Portuguese architect Eduardo Souto de Moura has picked up this year’s Pritzker Prize, the highest accolade in architecture, a month after a news agency leaked the news. The 58-year old becomes the second Portuguese to win the coveted award after Alvaro Siza in 1992. Last month, a news agency reported the news of de Moura’s win well ahead of the usually secret announcement.
Pritzker Prize jury chairman, Lord Palumbo, said, “During the past three decades, Eduardo Souto de Moura has produced a body of work that is of our time but also carries echoes of architectural traditions.
“His buildings have a unique ability to convey seemingly conflicting characteristics — power and modesty, bravado and subtlety, bold public authority and a sense of intimacy — at the same time.”

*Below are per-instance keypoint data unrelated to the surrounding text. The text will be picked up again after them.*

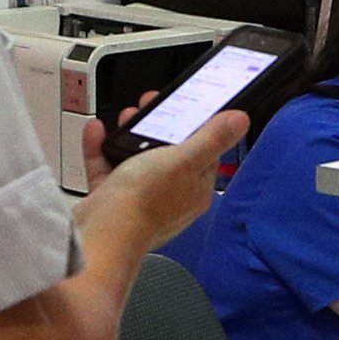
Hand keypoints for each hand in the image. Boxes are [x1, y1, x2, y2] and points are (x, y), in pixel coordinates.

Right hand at [82, 109, 239, 268]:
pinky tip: (98, 132)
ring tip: (127, 117)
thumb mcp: (183, 160)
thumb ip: (211, 138)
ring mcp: (140, 199)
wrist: (101, 232)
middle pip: (168, 154)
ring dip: (130, 136)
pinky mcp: (113, 201)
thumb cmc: (144, 202)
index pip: (205, 153)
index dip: (196, 127)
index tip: (187, 107)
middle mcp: (170, 196)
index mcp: (195, 189)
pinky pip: (108, 169)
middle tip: (151, 107)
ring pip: (137, 160)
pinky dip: (102, 148)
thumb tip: (240, 121)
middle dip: (158, 127)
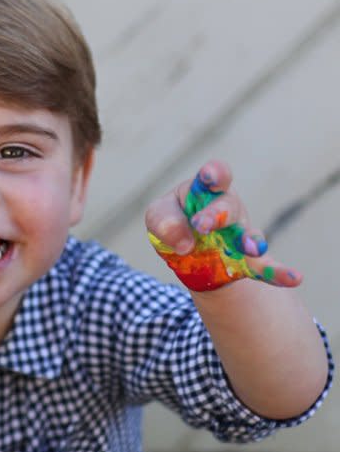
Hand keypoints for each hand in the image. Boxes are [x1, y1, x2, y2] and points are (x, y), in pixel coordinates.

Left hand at [146, 160, 301, 290]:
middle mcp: (227, 209)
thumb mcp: (158, 217)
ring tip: (251, 249)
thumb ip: (164, 221)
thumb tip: (183, 242)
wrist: (186, 254)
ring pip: (247, 234)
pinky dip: (279, 273)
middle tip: (201, 225)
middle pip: (227, 206)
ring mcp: (239, 235)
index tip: (210, 176)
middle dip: (216, 214)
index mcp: (203, 191)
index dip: (214, 174)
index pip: (214, 176)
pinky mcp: (244, 261)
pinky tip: (294, 277)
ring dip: (249, 240)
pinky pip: (265, 268)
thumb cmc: (172, 223)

As a student, Souto de Moura worked for Alvaro Siza for five years. Since forming his own office in 1980, Souto de Moura has completed well over 60 projects in Portugal, Spain, Italy, Germany, the United Kingdom and Switzerland.
The projects include single family homes, a cinema, shopping centres, hotels, apartments, offices, art galleries and museums, schools, sports facilities and subways.

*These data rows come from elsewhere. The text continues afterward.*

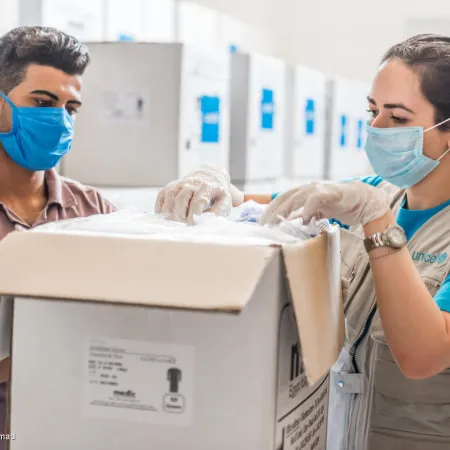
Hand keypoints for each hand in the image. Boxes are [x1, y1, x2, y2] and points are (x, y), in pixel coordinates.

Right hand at [155, 166, 243, 223]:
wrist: (210, 175)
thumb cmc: (217, 193)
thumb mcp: (225, 200)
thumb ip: (220, 210)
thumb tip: (210, 220)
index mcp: (207, 187)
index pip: (198, 201)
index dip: (194, 215)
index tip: (192, 225)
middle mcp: (192, 183)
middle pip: (181, 198)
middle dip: (180, 214)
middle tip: (181, 226)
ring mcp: (180, 183)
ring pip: (170, 195)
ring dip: (169, 211)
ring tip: (172, 223)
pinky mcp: (171, 185)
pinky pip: (162, 194)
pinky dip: (161, 206)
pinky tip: (163, 216)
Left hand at [259, 180, 389, 226]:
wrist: (364, 201)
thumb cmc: (339, 207)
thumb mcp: (316, 213)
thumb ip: (303, 217)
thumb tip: (289, 226)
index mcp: (302, 193)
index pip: (280, 200)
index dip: (269, 210)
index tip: (260, 224)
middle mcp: (307, 188)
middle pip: (283, 198)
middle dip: (272, 212)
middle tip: (264, 226)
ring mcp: (318, 188)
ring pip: (295, 198)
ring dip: (285, 211)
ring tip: (277, 223)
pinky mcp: (330, 192)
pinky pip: (314, 199)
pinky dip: (308, 209)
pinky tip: (305, 220)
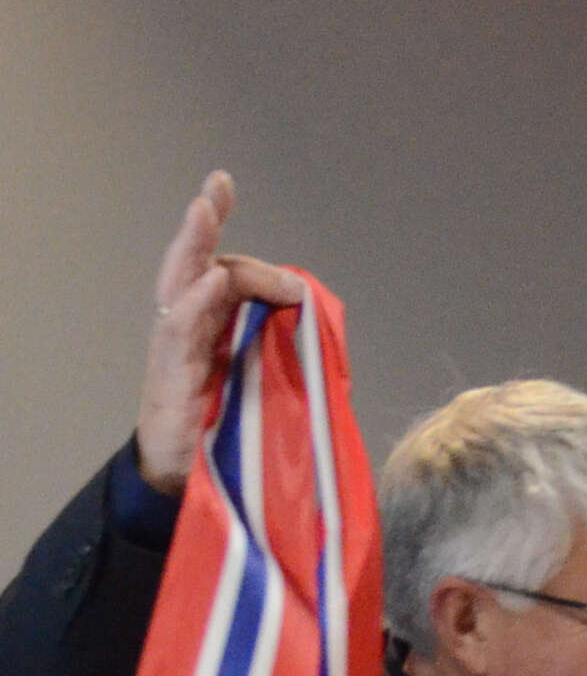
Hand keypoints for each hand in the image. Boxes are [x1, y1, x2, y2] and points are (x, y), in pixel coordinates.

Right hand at [138, 171, 309, 493]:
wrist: (186, 487)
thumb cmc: (229, 439)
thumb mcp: (273, 392)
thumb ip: (294, 360)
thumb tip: (327, 334)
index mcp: (216, 330)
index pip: (223, 272)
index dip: (228, 238)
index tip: (230, 194)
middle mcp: (192, 331)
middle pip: (196, 265)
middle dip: (205, 224)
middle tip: (215, 188)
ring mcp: (177, 350)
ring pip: (183, 285)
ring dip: (197, 245)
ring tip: (205, 210)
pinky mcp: (170, 377)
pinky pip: (180, 330)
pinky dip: (198, 301)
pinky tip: (213, 281)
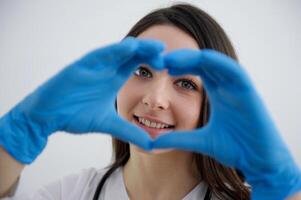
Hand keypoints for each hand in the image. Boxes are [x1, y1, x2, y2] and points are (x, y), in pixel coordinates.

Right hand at [0, 37, 163, 163]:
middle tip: (169, 55)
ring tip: (156, 47)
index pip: (138, 65)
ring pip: (119, 51)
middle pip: (132, 55)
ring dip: (138, 48)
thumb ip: (129, 131)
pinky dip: (115, 51)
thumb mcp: (108, 123)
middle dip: (150, 52)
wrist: (48, 117)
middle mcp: (107, 69)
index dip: (154, 63)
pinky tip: (130, 48)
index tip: (172, 67)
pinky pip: (100, 55)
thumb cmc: (74, 115)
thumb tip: (151, 144)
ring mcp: (94, 66)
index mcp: (114, 79)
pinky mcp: (81, 66)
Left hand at [153, 49, 300, 198]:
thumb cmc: (235, 149)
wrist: (258, 162)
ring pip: (216, 62)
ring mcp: (237, 88)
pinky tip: (201, 59)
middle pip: (203, 63)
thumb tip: (154, 143)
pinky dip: (218, 62)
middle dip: (183, 58)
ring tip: (172, 59)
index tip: (160, 67)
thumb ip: (179, 139)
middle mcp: (226, 87)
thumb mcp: (201, 141)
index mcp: (216, 94)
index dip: (179, 66)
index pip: (196, 72)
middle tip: (161, 59)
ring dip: (195, 57)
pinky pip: (234, 70)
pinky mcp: (249, 92)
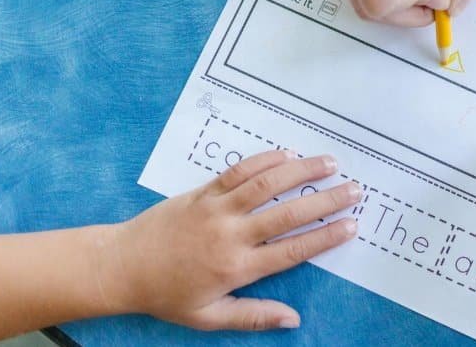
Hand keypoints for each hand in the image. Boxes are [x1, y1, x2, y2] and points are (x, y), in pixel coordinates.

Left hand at [106, 150, 360, 330]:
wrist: (120, 266)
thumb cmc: (167, 295)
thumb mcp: (209, 317)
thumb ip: (253, 315)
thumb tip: (293, 320)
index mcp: (237, 267)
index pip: (292, 250)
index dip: (325, 237)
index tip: (351, 226)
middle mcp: (231, 234)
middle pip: (288, 213)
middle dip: (326, 200)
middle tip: (354, 190)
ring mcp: (217, 208)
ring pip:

His spectacular stadium in Braga, Portugal, was a venue for the European soccer championships when it was completed in 2004. More than 1.5 million cubic metres of granite were blasted from the site and crushed to make concrete for the stadium. Precise explosions of a mountain side created a hundred foot high granite face that terminates one end of the stadium.
The jury described this work as ‘muscular, monumental and very much at home within its powerful landscape.’

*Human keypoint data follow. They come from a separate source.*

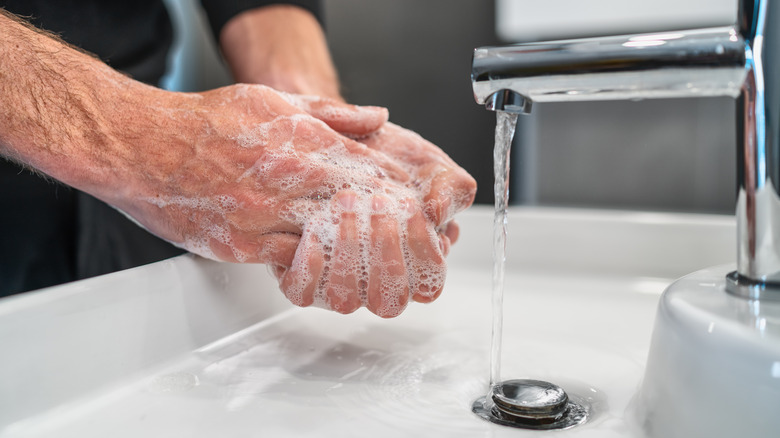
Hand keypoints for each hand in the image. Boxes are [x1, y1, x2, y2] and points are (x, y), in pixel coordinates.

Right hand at [111, 84, 467, 317]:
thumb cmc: (202, 123)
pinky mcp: (242, 247)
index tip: (412, 199)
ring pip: (330, 244)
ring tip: (374, 254)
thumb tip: (378, 116)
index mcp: (301, 143)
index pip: (370, 171)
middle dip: (386, 223)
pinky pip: (291, 265)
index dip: (396, 189)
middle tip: (406, 234)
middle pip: (359, 211)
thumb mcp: (272, 100)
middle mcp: (288, 182)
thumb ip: (331, 112)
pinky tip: (327, 264)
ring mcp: (265, 218)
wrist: (139, 146)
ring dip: (354, 250)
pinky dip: (314, 265)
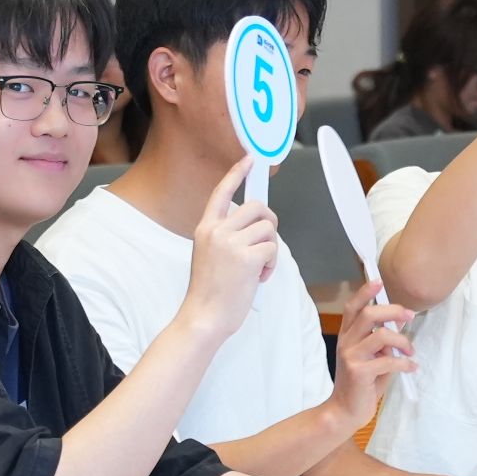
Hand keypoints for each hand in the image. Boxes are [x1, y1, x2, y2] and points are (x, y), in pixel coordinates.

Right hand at [182, 157, 278, 340]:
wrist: (203, 316)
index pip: (221, 192)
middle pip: (257, 207)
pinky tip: (258, 277)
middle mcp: (217, 231)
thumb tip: (255, 227)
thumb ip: (227, 236)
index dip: (237, 173)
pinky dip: (271, 264)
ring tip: (258, 267)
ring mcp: (231, 243)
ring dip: (270, 248)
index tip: (250, 159)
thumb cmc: (210, 291)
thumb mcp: (209, 254)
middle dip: (270, 222)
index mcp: (205, 228)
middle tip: (266, 243)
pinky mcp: (247, 257)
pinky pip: (273, 248)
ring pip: (269, 228)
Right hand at [330, 280, 415, 428]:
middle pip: (370, 314)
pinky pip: (389, 360)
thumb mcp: (372, 358)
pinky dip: (405, 363)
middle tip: (410, 316)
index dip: (365, 293)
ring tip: (411, 352)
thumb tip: (400, 324)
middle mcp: (346, 343)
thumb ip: (381, 341)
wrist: (345, 411)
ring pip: (382, 335)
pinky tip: (411, 368)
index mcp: (347, 336)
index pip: (353, 307)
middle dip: (394, 311)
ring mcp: (350, 357)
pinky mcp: (359, 372)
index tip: (379, 282)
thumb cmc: (362, 384)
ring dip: (403, 341)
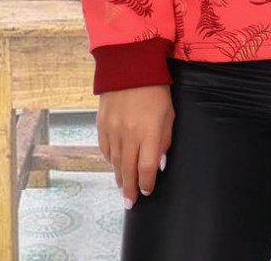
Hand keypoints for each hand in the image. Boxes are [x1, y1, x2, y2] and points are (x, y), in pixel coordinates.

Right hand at [97, 84, 174, 207]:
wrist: (130, 66)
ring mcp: (113, 129)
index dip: (147, 184)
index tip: (148, 191)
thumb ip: (164, 139)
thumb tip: (158, 163)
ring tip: (122, 187)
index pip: (147, 169)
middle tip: (131, 203)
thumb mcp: (168, 114)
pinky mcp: (102, 123)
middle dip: (130, 189)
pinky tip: (114, 164)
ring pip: (115, 162)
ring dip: (119, 177)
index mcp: (148, 132)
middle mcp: (129, 134)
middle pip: (128, 171)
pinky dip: (109, 159)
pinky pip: (104, 148)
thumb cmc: (155, 89)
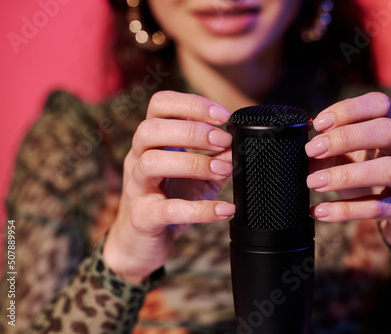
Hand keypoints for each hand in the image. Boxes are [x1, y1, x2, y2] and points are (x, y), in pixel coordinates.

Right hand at [104, 91, 234, 282]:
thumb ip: (218, 158)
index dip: (191, 103)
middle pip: (150, 129)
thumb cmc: (169, 200)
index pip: (160, 105)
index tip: (223, 115)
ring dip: (193, 162)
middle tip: (224, 140)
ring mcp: (136, 188)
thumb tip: (241, 144)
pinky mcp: (142, 218)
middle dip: (191, 130)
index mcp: (151, 141)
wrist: (141, 244)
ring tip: (223, 169)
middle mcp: (137, 158)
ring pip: (151, 162)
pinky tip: (224, 209)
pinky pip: (167, 209)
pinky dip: (199, 209)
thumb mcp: (198, 175)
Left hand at [305, 92, 390, 247]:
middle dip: (346, 137)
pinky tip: (320, 211)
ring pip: (389, 170)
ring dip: (346, 175)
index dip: (349, 109)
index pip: (380, 105)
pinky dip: (346, 210)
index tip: (317, 124)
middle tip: (312, 150)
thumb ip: (328, 152)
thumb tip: (301, 150)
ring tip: (313, 182)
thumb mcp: (351, 162)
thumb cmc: (373, 182)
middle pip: (388, 130)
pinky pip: (380, 208)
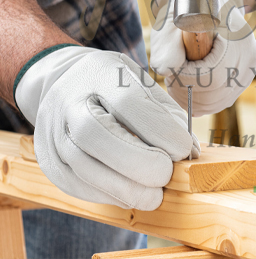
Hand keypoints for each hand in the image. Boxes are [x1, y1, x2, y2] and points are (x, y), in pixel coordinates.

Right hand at [15, 47, 199, 210]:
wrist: (66, 82)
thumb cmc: (117, 86)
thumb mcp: (144, 83)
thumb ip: (169, 115)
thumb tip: (191, 153)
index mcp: (100, 75)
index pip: (127, 103)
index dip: (159, 130)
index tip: (184, 150)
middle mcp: (69, 102)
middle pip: (96, 135)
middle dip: (139, 162)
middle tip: (166, 175)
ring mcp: (53, 132)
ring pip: (83, 166)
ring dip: (125, 188)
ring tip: (154, 195)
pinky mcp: (48, 159)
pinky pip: (75, 184)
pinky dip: (108, 195)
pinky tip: (130, 194)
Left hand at [150, 0, 255, 115]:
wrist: (204, 4)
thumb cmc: (185, 13)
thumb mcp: (171, 24)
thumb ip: (167, 46)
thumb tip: (165, 69)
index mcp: (235, 36)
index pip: (212, 75)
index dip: (186, 80)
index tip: (171, 72)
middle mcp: (248, 53)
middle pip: (218, 91)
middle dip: (188, 92)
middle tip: (171, 81)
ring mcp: (250, 67)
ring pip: (221, 99)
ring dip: (195, 99)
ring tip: (179, 84)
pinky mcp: (245, 77)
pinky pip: (224, 99)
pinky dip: (205, 101)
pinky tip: (191, 89)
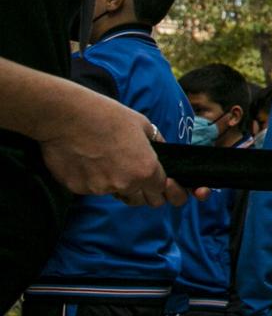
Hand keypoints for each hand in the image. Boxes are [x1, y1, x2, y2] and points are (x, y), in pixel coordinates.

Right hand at [39, 89, 187, 205]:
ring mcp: (99, 188)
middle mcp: (125, 184)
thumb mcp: (143, 125)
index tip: (157, 182)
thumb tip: (162, 155)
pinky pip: (89, 188)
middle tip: (130, 171)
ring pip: (114, 193)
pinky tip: (85, 158)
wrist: (65, 115)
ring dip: (114, 183)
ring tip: (104, 158)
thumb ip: (157, 146)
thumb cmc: (106, 115)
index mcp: (145, 169)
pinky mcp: (77, 188)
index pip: (160, 193)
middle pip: (139, 200)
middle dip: (140, 191)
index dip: (161, 188)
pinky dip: (90, 178)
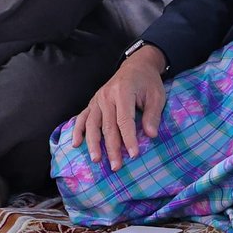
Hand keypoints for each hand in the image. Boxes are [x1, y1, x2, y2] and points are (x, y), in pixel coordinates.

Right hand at [70, 45, 167, 170]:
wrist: (137, 66)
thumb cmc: (148, 82)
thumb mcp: (156, 96)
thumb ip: (152, 115)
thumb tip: (150, 135)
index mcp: (123, 92)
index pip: (124, 120)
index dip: (129, 139)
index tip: (133, 155)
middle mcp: (107, 95)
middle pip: (107, 126)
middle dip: (111, 148)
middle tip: (116, 166)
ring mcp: (97, 99)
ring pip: (92, 124)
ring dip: (93, 143)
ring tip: (96, 159)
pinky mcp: (93, 102)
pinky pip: (83, 117)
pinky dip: (78, 130)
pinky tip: (76, 143)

Another of Souto de Moura’s projects, the 2007 Burgo Tower in his hometown of Porto, Portugal, is described by the jury as ‘two buildings side by side, one vertical and one horizontal with different scales, in dialogue with each other and the urban landscape’.
The annual Pritzer Prize was founded in 1979 by the late Jay A. Pritzker and his wife Cindy. The laureates receive a $100,000 grant and a bronze medallion.